Kadang, Israel mengizinkan warga Gaza menyeberang Beit Hanoun. Akan tetapi, izin hanya untuk kasus kemanusiaan yang luar biasa dengan penekanan pada kasus medis yang mendesak. Menurut PBB, jumlah warga Palestina yang keluar melalui penyeberangan selama dekade 2010-2019 mencapai rata-rata 287 orang per hari.
Baca juga: Pemerintah Upayakan Evakuasi WNI dari Gaza
Dimulai pada akhir 1980-an dengan meletusnya pemberontakan Palestina pertama, atau Intifada, Israel mulai menerapkan pembatasan dengan memperkenalkan sistem perizinan. Sistem itu warga Gaza mendapat izin kalau mau ke Tepi Barat, Jerusalem, dan tentu saja Israel. Izinnya susah sekali didapat.
Sejak tahun 1993, Israel rutin menggunakan taktik penutupan di wilayah Palestina.
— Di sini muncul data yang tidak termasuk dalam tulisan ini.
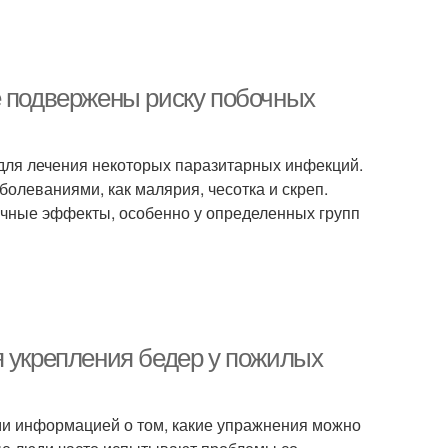
е подвержены риску побочных
 для лечения некоторых паразитарных инфекций.
олеваниями, как малярия, чесотка и скреп.
очные эффекты, особенно у определенных групп
я укрепления бедер у пожилых
ами информацией о том, какие упражнения можно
Kadang, Israel melarang semua warga Palestina di wilayah tertentu untuk keluar. Larangan bisa berbulan-bulan.
Pada 1995, Israel membangun pagar yang dialiri listrik dan tembok beton di sekitar Jalur Gaza. Pada 2000, ketika Intifada Kedua meletus, Israel membatalkan banyak izin perjalanan dan izin kerja yang ada di Gaza.
Perlakuan berbeda diberikan kepada warga Israel, pemukim Yahudi, dan orang asing yang boleh keluar masuk Gaza sesukanya. Human Rights Watch dalam laporannya tahun 2021 menyebutkan melarang warga Palestina di Gaza untuk bergerak bebas di tanah air mereka sendiri menghambat kehidupan dan menunjukkan kenyataan kejam dari apartheid dan penganiayaan terhadap jutaan warga Palestina. (AFP/REUTERS/AP)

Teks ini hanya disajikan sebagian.